Molecular recognition of RNA

RNA adopts a variety of molecular structures, from simple single strands to large and complex globular structures containing helices, loops, and bulges arranged together in precise orientations. In order to carry out the varied roles RNAs play in biology, their three dimensional structures must be recognized by proteins, small molecules, and other nucleic acids. Additionally, small RNA elements must recognize each other in order for large RNAs to fold into their proper structures. This thesis will examine two modes of molecular recognition of RNA.; First, I will consider recognition of RNA by proteins. The focus will be on the method employed by the stem-loop binding protein (SLBP) to recognize a stem-loop structure found at the 3′ end of replication dependent histone mRNAs. SLBP, an evolutionarily conserved protein with no known homologues, interacts with the stem-loop in both the nucleus and cytoplasm and mediates nuclear-cytoplasmic transport as well as 3′ end processing of the pre-mRNA by the U7 snRNP. Through this interaction, SLBP mediates the cell cycle dependent regulation of histone levels in higher eukaryotes. I will demonstrate that the SLBP-RNA interaction is highly stable and specific. I will show that the high affinity binding site for SLBP is a 20 nucleotide stem-loop RNA structure found at the 3 ′ end of histone pre-mRNAs, and that SLBP recognizes nucleotides in the stem, loop, and 5′ flanking region of the RNA. I will then elucidate the domain architecture and secondary structure of the SLBP-RNA complex.
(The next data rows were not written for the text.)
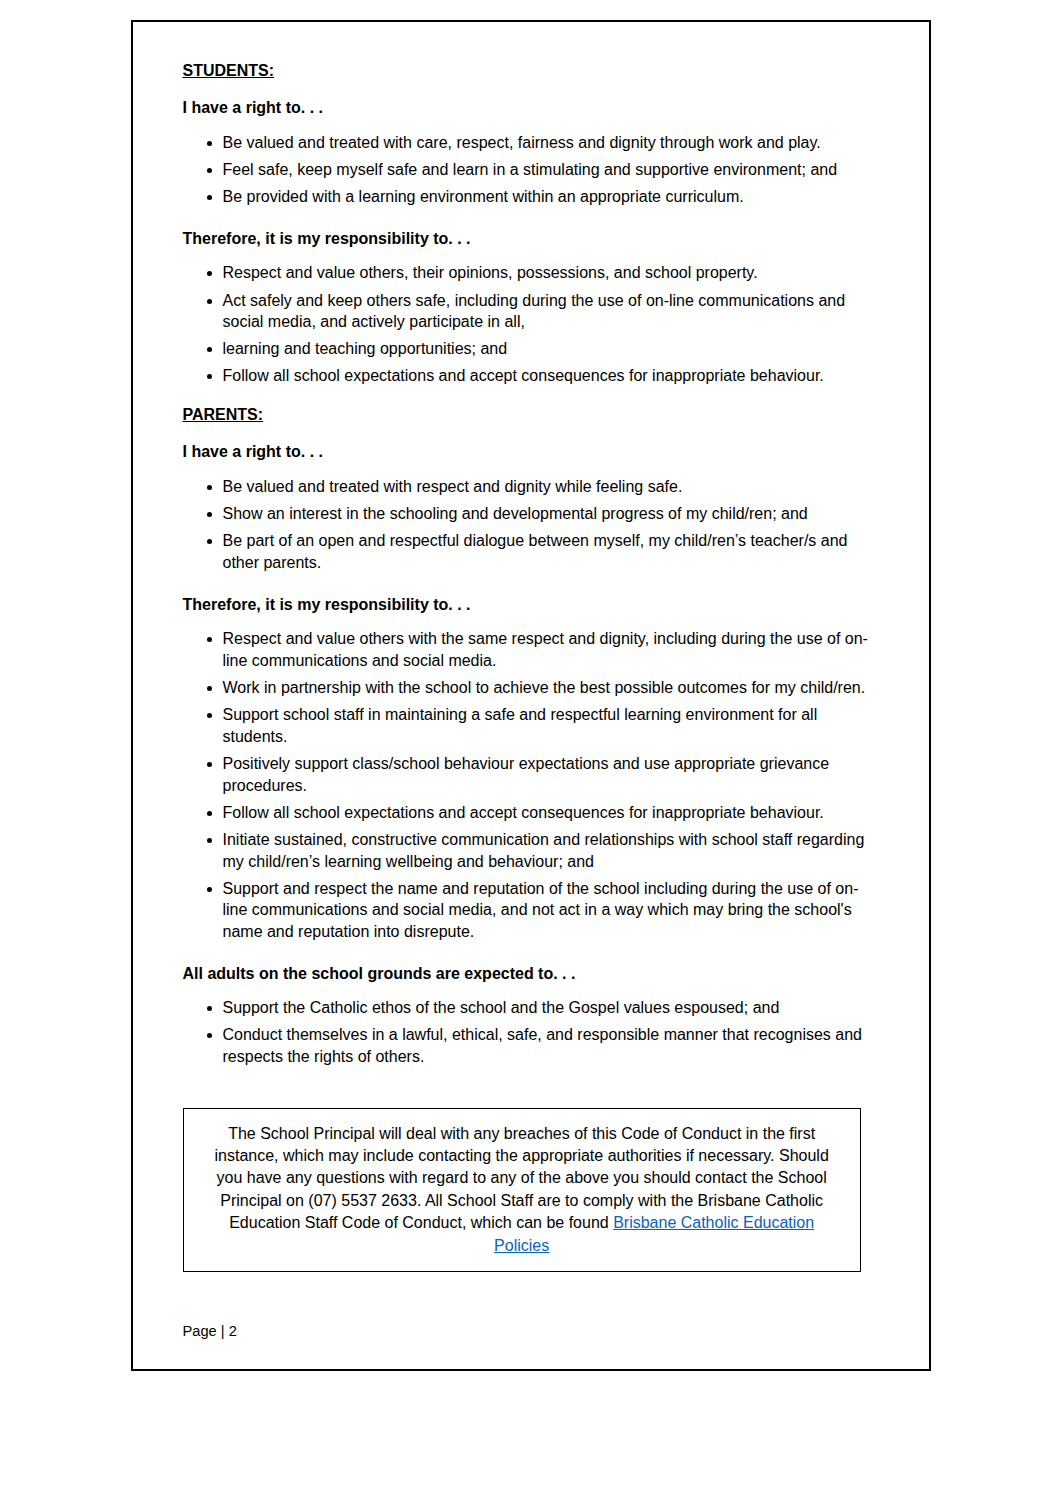STUDENTS:
I have a right to. . .
Be valued and treated with care, respect, fairness and dignity through work and play.
Feel safe, keep myself safe and learn in a stimulating and supportive environment; and
Be provided with a learning environment within an appropriate curriculum.
Therefore, it is my responsibility to. . .
Respect and value others, their opinions, possessions, and school property.
Act safely and keep others safe, including during the use of on-line communications and social media, and actively participate in all,
learning and teaching opportunities; and
Follow all school expectations and accept consequences for inappropriate behaviour.
PARENTS:
I have a right to. . .
Be valued and treated with respect and dignity while feeling safe.
Show an interest in the schooling and developmental progress of my child/ren; and
Be part of an open and respectful dialogue between myself, my child/ren’s teacher/s and other parents.
Therefore, it is my responsibility to. . .
Respect and value others with the same respect and dignity, including during the use of on-line communications and social media.
Work in partnership with the school to achieve the best possible outcomes for my child/ren.
Support school staff in maintaining a safe and respectful learning environment for all students.
Positively support class/school behaviour expectations and use appropriate grievance procedures.
Follow all school expectations and accept consequences for inappropriate behaviour.
Initiate sustained, constructive communication and relationships with school staff regarding my child/ren’s learning wellbeing and behaviour; and
Support and respect the name and reputation of the school including during the use of on-line communications and social media, and not act in a way which may bring the school's name and reputation into disrepute.
All adults on the school grounds are expected to. . .
Support the Catholic ethos of the school and the Gospel values espoused; and
Conduct themselves in a lawful, ethical, safe, and responsible manner that recognises and respects the rights of others.
The School Principal will deal with any breaches of this Code of Conduct in the first instance, which may include contacting the appropriate authorities if necessary. Should you have any questions with regard to any of the above you should contact the School Principal on (07) 5537 2633. All School Staff are to comply with the Brisbane Catholic Education Staff Code of Conduct, which can be found Brisbane Catholic Education Policies
Page | 2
Together, these results suggest a novel mode of protein-RNA recognition that forms the core of a ribonucleoprotein complex central to the regulation of histone gene expression.; Next, I will examine the recognition of RNA by RNA. The predominant RNA-RNA tertiary contact is the A-minor motif. In this interaction, an adenosine residue from one RNA structural element recognizes the minor groove of a neighboring RNA helix. By a combination of biochemical and structural techniques, my work will demonstrate that the adenosine involved in an A-minor interaction is specific for Watson-Crick minor groove geometry. This work will provide a thermodynamic and structural basis for the specificity of the motif responsible for mediating the majority of the interhelical tertiary interactions in complex RNAs.